Piano Concerto No 2 in F sharp minor, scored for string orchestra, dates from only two years after the first, but this time shows what the composer could really do. It was written in only eight days, and is positively driven. Carolyn Philpott’s excellent booklet note describes well its eclectic character, but it is, like the Concerto for two pianos, structurally tight (it is monothematic) and coherent. Concerto No 3 in E fiat major was written for John Ogdon in 1962, so it is chronologically close to both the earlier concertos. Unlike them, however, it is in four movements, though once again essentially monothematic. I don’t find the opening 'Toccata' hugely convincing—it's in Williamson’s most Australian mode, but seems to miss the mark in not being melodically distinctive enough. The teasingly angular 'Allegro' that follows is far more rewarding, but once again it is the slow movement, the longest, that stands out. It’s a set of variations, but is effectively a slow burn to a sudden metamorphosis to unexpected grandeur at just under halfway through, this in turn interrupted by a soliloquy (not quite a cadenza, I think) that leads, in unsettling alternations of floating dissonances and warm consonance, to the strangest evaporation of an ending imaginable. So bizarre and original is this movement, in fact, that I wanted to hear it again immediately. After this, the finale was bound to disappoint—undigested chunks of neo-classical Stravinsky float about in a consommé of undistinguished jolliness.
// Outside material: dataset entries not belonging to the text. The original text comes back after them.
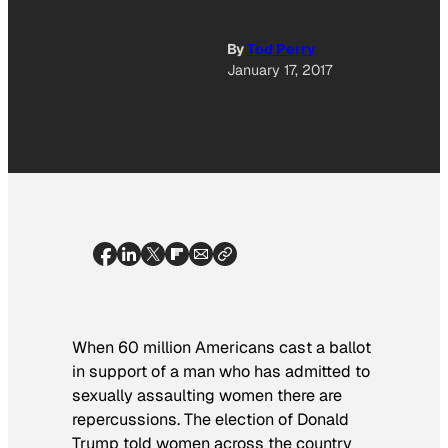
By
Tod Perry
January 17, 2017
When 60 million Americans cast a ballot
in support of a man who has admitted to
sexually assaulting women there are
repercussions. The election of Donald
Trump told women across the country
The Sinfonia concertante is scored for piano, three trumpets and string orchestra, and fits alongside all three of the piano concertos chronologically, having been written between 1958 and 1962. Stravinsky and Bartók again come to mind, though a closer parallel in some ways might be Respighi. It was originally intended to be a symphony, and each movement has devotional titles in Latin. It is correspondingly solemn and even ritualistic in places, though the trumpets are used for rather more than ‘fanfare’ work, making a particularly interesting contribution, in terms of instrumental colour, to the middle movement, another enigmatic meditation. The buzzing final movement is also impressive.

This is the first recording of Piano Concerto No 4 in D major, written much later than the others, in 1993-94, and thus after the composer’s much-publicized case of writer’s block. It must be said that it does not represent precisely a stylistic advance on, or even a change from, the earlier works, but it contains much beauty, the slow movement here being particularly elegiac in tone, and it is, as always, expertly scored. The finale, too, manages to transcend the chugging perpetual motion one comes to expect, alternating energy with reflection.

Performances are very good indeed (though the recorded sound is perhaps a little diffuse), and Piers Lane and Howard Shelley are persuasive advocates for this music (Shelley is also the second pianist in the Concerto for two pianos). Anyone who is interested in Australian music should, of course, acquire this disc, but I sincerely hope that it will also have a much wider impact and help to reinstate Williamson’s work in the concert repertoire.